PASSAGE:
◆ ◆ ◆

If you do include other vocabularies, their namespace declarations must be in the outermost start tags of the embedded sections. If you declare them on the html element, you commit a text/html document-conformance error.
XHTML5 requires that you specify the media type either in a protocol
header, such as HTTP Content-Type header, using a special character marker called a Unicode Byte Order Mark (BOM) or using the XML declaration. You can use any combination of these as long as they do not conflict, but the best way to avoid problems is to be careful in how you combine mechanisms. Unfortunately, using an XML declaration is a potential problem, because it causes all Internet Explorer versions 8 and below to switch to quirks mode, resulting in the infamous rendering anomalies for which that browser is famous.
Recommendation for the desperate web hacker: Only use Unicode
encodings for XHTML5 documents. Omit the XML declaration, and use the UTF-8 encoding, or use a UTF-16 Unicode Byte Order Mark (BOM) at the beginning of your document. Use the Content-Type HTTP header while serving the document if you can.
The following is an example of such an HTTP header:
Content-Type: "text/html; charset=UTF-8"
|
The new semantic markup elements
HTML5 introduces new elements that provide clearer semantics for content
structure, such as section and article. These are the parts of HTML5 that might still be subject to
change, but changes will not likely be drastic, and the risk is balanced
by the improved expression provided by the new elements. One problem is
that Internet Explorer doesn't construct these elements in DOM, so, if you use
JavaScript, you'll need to employ another workaround. Remy Sharp
maintains a JavaScript fix that you can deploy by including the following
snippet in your document head (see Resources for a link).
<!--[if IE]> <script src="http://html5shim.googlecode.com/svn/trunk/html5.js"></script> <![endif]--> |
You might also need to define CSS rules for the elements just in case any browsers do render your document in HTML 4 style which defaults unknown elements to inline rendering. The following CSS should work.
header, footer, nav, section, article, figure, aside {
display:block;
}
|
Recommendation for the desperate web hacker:
Use the new HTML5 elements, but include the HTML5 shiv JavaScript and default CSS rules to support them.

◆ ◆ ◆

[Dataset entries]
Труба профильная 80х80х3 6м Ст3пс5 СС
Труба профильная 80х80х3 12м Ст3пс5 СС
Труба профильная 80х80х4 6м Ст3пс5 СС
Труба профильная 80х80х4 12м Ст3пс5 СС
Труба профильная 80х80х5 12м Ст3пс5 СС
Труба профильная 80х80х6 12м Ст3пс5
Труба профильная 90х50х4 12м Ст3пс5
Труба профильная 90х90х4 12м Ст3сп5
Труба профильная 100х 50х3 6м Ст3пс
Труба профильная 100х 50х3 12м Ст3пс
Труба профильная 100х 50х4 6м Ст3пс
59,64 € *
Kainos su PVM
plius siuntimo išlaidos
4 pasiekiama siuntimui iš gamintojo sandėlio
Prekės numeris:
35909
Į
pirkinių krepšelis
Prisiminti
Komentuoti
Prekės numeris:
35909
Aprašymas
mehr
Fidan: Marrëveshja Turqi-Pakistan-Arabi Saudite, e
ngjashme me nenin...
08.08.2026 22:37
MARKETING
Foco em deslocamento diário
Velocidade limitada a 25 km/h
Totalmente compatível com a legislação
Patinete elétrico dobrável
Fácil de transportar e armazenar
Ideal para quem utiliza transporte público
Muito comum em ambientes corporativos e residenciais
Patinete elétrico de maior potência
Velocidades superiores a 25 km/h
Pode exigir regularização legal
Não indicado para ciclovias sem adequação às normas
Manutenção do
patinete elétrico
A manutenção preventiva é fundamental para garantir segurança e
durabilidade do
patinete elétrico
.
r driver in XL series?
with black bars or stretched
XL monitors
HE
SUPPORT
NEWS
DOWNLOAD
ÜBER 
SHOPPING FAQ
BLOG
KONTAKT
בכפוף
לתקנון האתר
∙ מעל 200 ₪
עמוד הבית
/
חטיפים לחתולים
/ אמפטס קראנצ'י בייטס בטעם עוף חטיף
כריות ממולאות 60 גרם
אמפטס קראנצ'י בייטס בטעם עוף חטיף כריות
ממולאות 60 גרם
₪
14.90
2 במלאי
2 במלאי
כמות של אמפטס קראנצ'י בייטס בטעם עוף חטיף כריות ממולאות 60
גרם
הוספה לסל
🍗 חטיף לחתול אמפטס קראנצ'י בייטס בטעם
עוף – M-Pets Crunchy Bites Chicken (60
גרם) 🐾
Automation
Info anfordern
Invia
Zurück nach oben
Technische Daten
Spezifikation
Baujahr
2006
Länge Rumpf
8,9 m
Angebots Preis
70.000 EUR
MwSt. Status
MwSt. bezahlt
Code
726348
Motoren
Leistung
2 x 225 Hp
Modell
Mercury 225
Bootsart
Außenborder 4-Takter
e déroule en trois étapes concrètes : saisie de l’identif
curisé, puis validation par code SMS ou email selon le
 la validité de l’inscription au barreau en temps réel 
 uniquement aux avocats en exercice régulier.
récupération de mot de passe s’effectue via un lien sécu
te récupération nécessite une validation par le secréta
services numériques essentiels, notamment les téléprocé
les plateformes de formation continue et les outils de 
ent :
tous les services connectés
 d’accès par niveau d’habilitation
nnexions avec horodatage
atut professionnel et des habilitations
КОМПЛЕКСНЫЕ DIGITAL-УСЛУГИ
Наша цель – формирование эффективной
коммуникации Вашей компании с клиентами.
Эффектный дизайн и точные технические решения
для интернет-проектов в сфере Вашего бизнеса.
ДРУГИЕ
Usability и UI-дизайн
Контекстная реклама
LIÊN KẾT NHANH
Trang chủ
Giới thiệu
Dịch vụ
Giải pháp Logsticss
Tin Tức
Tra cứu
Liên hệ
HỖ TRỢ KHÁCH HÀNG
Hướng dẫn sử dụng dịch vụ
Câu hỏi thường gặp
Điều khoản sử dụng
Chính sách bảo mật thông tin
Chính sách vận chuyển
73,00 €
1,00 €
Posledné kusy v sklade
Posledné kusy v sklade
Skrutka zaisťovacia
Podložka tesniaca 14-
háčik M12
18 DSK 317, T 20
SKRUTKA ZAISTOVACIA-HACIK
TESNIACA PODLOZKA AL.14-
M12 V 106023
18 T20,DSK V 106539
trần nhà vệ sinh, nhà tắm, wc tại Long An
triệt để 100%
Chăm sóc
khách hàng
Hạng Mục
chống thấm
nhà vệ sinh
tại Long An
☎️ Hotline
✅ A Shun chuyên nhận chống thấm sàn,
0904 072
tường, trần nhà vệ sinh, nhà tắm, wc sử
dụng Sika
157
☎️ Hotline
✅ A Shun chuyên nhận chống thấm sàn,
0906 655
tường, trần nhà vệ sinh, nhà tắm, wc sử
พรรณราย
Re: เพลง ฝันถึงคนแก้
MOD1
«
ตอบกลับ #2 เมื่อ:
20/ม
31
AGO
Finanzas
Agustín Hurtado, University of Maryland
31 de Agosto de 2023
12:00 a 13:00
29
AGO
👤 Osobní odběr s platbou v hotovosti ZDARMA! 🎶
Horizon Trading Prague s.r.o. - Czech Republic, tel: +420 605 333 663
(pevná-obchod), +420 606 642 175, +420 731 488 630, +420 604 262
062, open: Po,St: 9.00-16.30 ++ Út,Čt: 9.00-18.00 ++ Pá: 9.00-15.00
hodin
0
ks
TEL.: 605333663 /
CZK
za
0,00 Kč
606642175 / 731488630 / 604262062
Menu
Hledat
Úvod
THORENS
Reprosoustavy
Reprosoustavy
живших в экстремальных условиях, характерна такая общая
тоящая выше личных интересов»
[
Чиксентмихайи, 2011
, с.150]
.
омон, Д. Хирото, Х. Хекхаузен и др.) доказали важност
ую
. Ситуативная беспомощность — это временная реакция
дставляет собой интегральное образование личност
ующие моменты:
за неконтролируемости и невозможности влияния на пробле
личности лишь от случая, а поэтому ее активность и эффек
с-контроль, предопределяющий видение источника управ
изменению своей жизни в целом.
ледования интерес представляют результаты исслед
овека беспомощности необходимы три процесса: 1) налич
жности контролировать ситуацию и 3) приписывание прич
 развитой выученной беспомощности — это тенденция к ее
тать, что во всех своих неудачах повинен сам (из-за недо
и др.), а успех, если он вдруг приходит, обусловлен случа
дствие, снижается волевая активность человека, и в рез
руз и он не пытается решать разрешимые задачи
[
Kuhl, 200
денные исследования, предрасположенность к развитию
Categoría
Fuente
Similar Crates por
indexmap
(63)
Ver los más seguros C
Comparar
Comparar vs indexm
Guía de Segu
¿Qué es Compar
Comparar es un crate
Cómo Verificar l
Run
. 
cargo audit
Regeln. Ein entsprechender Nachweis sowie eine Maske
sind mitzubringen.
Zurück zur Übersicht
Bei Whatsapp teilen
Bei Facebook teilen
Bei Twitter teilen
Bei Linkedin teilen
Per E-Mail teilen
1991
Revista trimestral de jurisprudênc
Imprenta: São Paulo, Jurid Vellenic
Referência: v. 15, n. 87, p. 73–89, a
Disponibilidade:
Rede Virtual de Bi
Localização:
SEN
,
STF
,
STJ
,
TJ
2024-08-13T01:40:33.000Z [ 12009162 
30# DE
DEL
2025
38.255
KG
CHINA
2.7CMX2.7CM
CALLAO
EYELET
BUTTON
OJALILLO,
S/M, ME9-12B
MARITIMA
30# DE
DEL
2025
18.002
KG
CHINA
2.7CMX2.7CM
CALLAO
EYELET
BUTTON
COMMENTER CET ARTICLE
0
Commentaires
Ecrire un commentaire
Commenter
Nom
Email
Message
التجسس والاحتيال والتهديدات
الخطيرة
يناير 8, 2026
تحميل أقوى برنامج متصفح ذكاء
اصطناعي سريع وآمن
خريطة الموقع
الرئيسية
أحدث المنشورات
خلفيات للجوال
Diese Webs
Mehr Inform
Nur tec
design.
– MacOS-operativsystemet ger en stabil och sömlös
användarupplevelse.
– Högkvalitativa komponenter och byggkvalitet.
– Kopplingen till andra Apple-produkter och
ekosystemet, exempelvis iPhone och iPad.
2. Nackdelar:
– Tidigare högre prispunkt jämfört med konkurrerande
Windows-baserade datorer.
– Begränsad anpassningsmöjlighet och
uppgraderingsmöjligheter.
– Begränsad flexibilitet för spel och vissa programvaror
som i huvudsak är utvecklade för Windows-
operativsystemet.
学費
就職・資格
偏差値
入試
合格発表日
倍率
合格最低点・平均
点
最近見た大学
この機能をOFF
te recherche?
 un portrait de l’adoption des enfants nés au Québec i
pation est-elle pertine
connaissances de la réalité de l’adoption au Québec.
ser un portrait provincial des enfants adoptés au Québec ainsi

◆ ◆ ◆

ABOUT THIS EXERCISE: Write out the part of the HTML5 passage between "XHTML5 requires that" and "if you can.", inclusive.

SOLVED EXERCISE:
XHTML5 requires that you specify the media type either in a protocol
header, such as HTTP Content-Type header, using a special character marker called a Unicode Byte Order Mark (BOM) or using the XML declaration. You can use any combination of these as long as they do not conflict, but the best way to avoid problems is to be careful in how you combine mechanisms. Unfortunately, using an XML declaration is a potential problem, because it causes all Internet Explorer versions 8 and below to switch to quirks mode, resulting in the infamous rendering anomalies for which that browser is famous.
Recommendation for the desperate web hacker: Only use Unicode
encodings for XHTML5 documents. Omit the XML declaration, and use the UTF-8 encoding, or use a UTF-16 Unicode Byte Order Mark (BOM) at the beginning of your document. Use the Content-Type HTTP header while serving the document if you can.